Hallo!
Die Konsumanalyse Marcuses scheint mir durchaus gelungen: Der Mensch als Konsument, der sich über diesen Konsum definiert und schon deshalb, weil ihm an diesen Konsumstatussymbolen so viel liegt, ein Interesse an der Aufrechterhaltung des status quo hat. Was mir bei diesen Analysen (die durchaus scharfsinnig sind) immer so lächerlich erscheinen will, ist die Personifizierung eines kapitalistischen Systems, das sich die Unterdrückung, Verdummung, den Konsumwahnsinn auf seine Fahnen geheftet hat - einzig zu dem Behufe, die Weltrevolution nicht zu ihrem Recht kommen zu lassen. Das klingt nach Weltverschwörungstheorie, einem fast manichäischen Denken: Hier der Kapitalismus als eine reale Kraft des Bösen, etwas, das mit Hingabe an der Unterdrückung der Menschen arbeitet - dort die Geknechteten, die durch die subtilen Praktiken des Kapitalismus in ihrer Unmündigkeit erhalten werden.
Dabei ist Marcuse klar, dass die Weltrevolution gegen die Mehrheit in den westlichen (= kapitalistischen) Ländern durchgeführt werden müsste: Er weist zuerst auf die unzähligen, neu geschaffenen Bedürfnisse hin, welche eine Art "biologische" Dimension erreicht zu haben scheinen, diese Dimension aber muss geändert werden, denn die "qualitative Differenz zwischen bestehenden Gesellschaften und einer freien Gesellschaft affiziert alle Bedürfnisse und Befriedigungen jenseits der animalischen Stufe". Und er fährt fort: "Triumph und Ende der Introjektion bildete die Stufe, auf der die Menschen das Herrschaftssystem nicht ablehnen können, ohne sich selbst, ihre eigenen repressiven Triebbedürfnisse und Werte abzulehnen. Wir müssen daraus schließen, daß die Befreiung Umsturz gegen den Willen und gegen die vorherrschenden Interessen der großen Mehrheit des Volkes bedeutet." - Das alles mag richtig sein, man mag dem sogar zustimmen, aber es stellt sich natürlich die Frage, wer und warum, kraft welcher Einsicht, denn nun das Recht haben solle, dieser großen Mehrheit zu sagen, wie sie zu leben habe. Wenn dies nicht im Rahmen ethisch-moralischer Überlegungen gerechtfertigt werden kann, so ist das der ideale Beginn einer Dikatatur. Andererseits scheint ein gewisses Recht auf Einschränkung der Freiheit durchaus legitim zu sein: Selbst wenn die Mehrheit der Menschen auf diesem Globus der Meinung ist, dass man sich um den Schutz dieses Lebensraumes nicht zu kümmern braucht (weil sie nicht verstehen, dass Umweltschutz immer nur Menschenschutz bedeutet - denn die Umwelt wäre am besten dadurch geschützt, wenn es keine Menschen gäbe), sollte die Minderheit dazu in der Lage sein, Regelungen zu schaffen, die einen solchen Missbrauch verhindern.

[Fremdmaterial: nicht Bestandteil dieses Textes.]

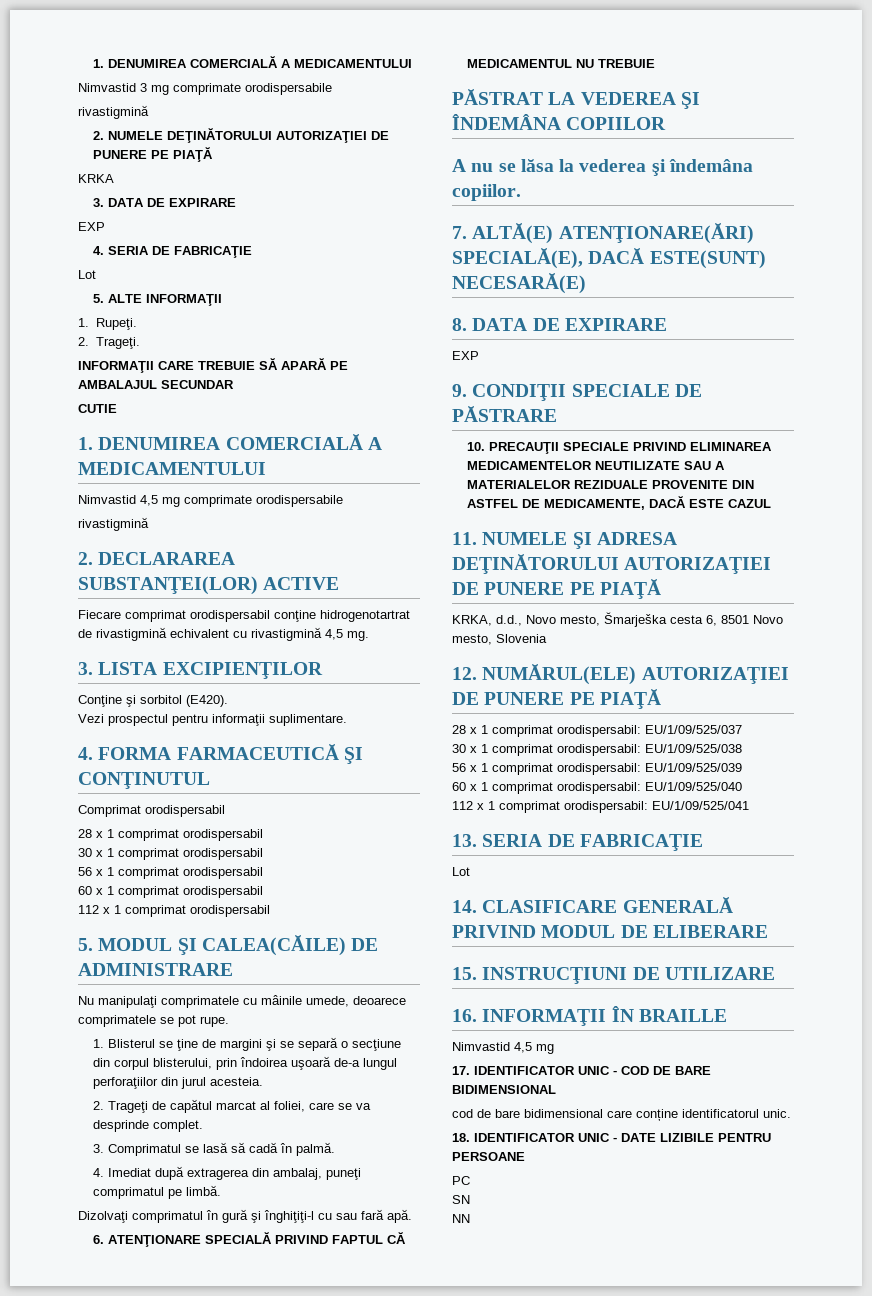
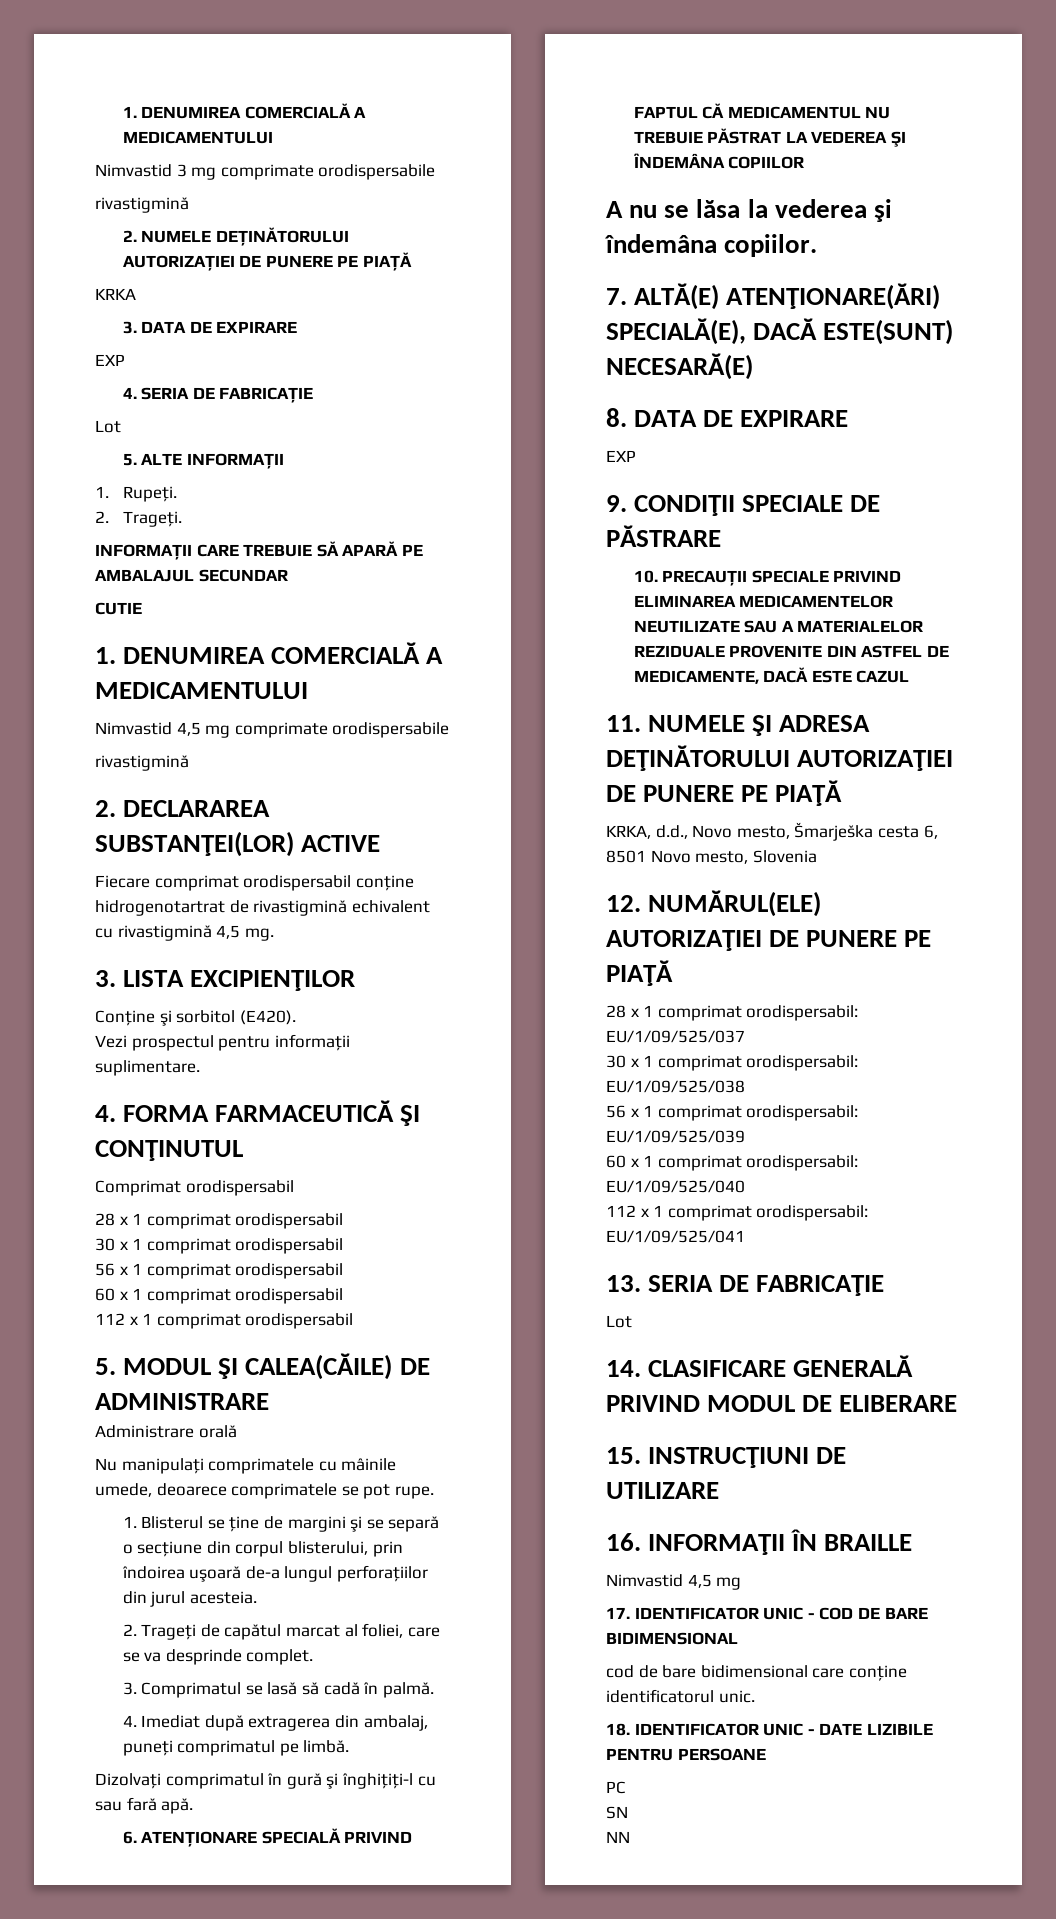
(233, 969) none -> [95,1425,237,1438] // Administrare orală
(656, 63) // -> (703, 137) none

Diese problematischen Zustände sind aber eines gewiss nicht: Ausfluss bzw. Ziel einer kapitalistischen Bourgeoisie, sondern resultieren schlicht aus dem spezifisch-menschlichen Charakter, teilweise aus unserem biologischen Erbe, das auf viele Problematiken schlecht vorbereitet ist (etwa auf den Umgang mit Strukturen exponentieller Art). Von dem Erlernen einer Weitsicht, die bislang evolutionär bedeutungslos war, wird vieles abhängen; dass es aber eine Klasse gibt, welche mit allerhand Tricks der großen Mehrheit diese Einsicht verwehren will, gehört in den Bereich der Märchen. Es gibt bestenfalls bislang evolutionär erfolgreiche, mittlerweile aber gefährliche Strategien, wie jemand seine Macht aufrecht erhalten will. Als einzelnes Individuum mag er in seinem egoistischen Vorgehen Recht haben (auch evolutionär im Recht sein), was ontogenetisch richtig ist, kann - und wird - aber ein phylogenetischer Bauchfleck sein.